_Supplied material:_
= = = = =
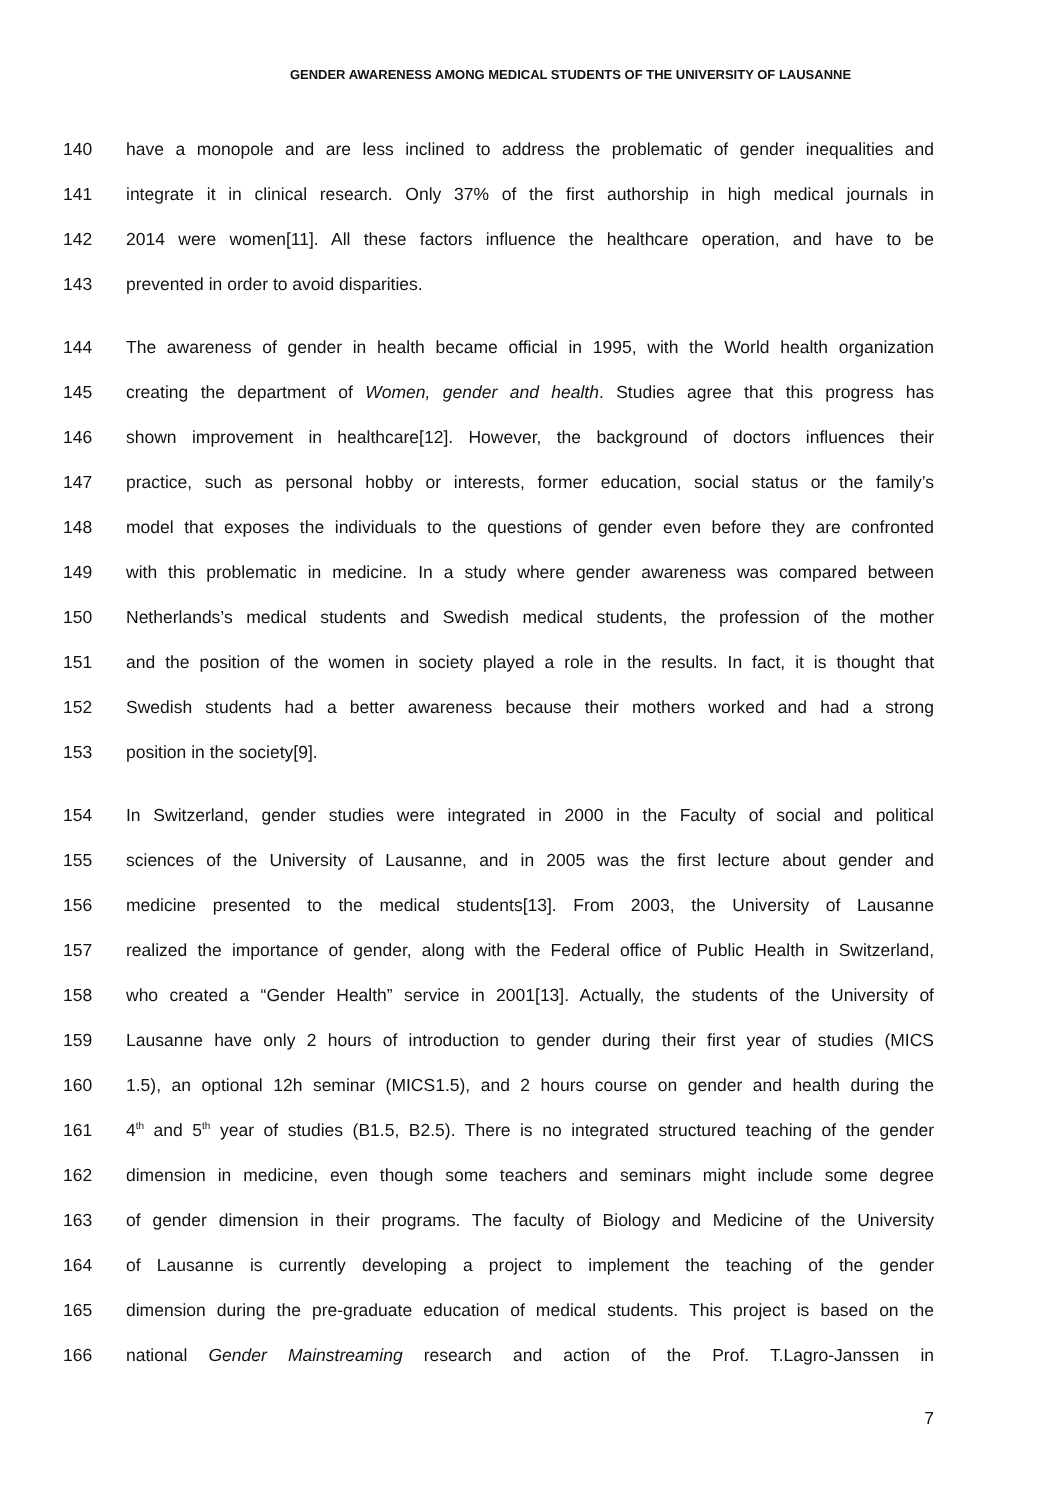GENDER AWARENESS AMONG MEDICAL STUDENTS OF THE UNIVERSITY OF LAUSANNE
140 have a monopole and are less inclined to address the problematic of gender inequalities and
141 integrate it in clinical research. Only 37% of the first authorship in high medical journals in
142 2014 were women[11]. All these factors influence the healthcare operation, and have to be
143 prevented in order to avoid disparities.
144 The awareness of gender in health became official in 1995, with the World health organization
145 creating the department of Women, gender and health. Studies agree that this progress has
146 shown improvement in healthcare[12]. However, the background of doctors influences their
147 practice, such as personal hobby or interests, former education, social status or the family’s
148 model that exposes the individuals to the questions of gender even before they are confronted
149 with this problematic in medicine. In a study where gender awareness was compared between
150 Netherlands’s medical students and Swedish medical students, the profession of the mother
151 and the position of the women in society played a role in the results. In fact, it is thought that
152 Swedish students had a better awareness because their mothers worked and had a strong
153 position in the society[9].
154 In Switzerland, gender studies were integrated in 2000 in the Faculty of social and political
155 sciences of the University of Lausanne, and in 2005 was the first lecture about gender and
156 medicine presented to the medical students[13]. From 2003, the University of Lausanne
157 realized the importance of gender, along with the Federal office of Public Health in Switzerland,
158 who created a “Gender Health” service in 2001[13]. Actually, the students of the University of
159 Lausanne have only 2 hours of introduction to gender during their first year of studies (MICS
160 1.5), an optional 12h seminar (MICS1.5), and 2 hours course on gender and health during the
161 4<sup>th</sup> and 5<sup>th</sup> year of studies (B1.5, B2.5). There is no integrated structured teaching of the gender
162 dimension in medicine, even though some teachers and seminars might include some degree
163 of gender dimension in their programs. The faculty of Biology and Medicine of the University
164 of Lausanne is currently developing a project to implement the teaching of the gender
165 dimension during the pre-graduate education of medical students. This project is based on the
166 national Gender Mainstreaming research and action of the Prof. T.Lagro-Janssen in
7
= = = = =
_Exercise objective:_
Exactly the lines above from the one with "148 model that" to the one with "156 medicine presented", both included, are to be quoted; leave the rest out.

_Final answer:_
148 model that exposes the individuals to the questions of gender even before they are confronted
149 with this problematic in medicine. In a study where gender awareness was compared between
150 Netherlands’s medical students and Swedish medical students, the profession of the mother
151 and the position of the women in society played a role in the results. In fact, it is thought that
152 Swedish students had a better awareness because their mothers worked and had a strong
153 position in the society[9].
154 In Switzerland, gender studies were integrated in 2000 in the Faculty of social and political
155 sciences of the University of Lausanne, and in 2005 was the first lecture about gender and
156 medicine presented to the medical students[13]. From 2003, the University of Lausanne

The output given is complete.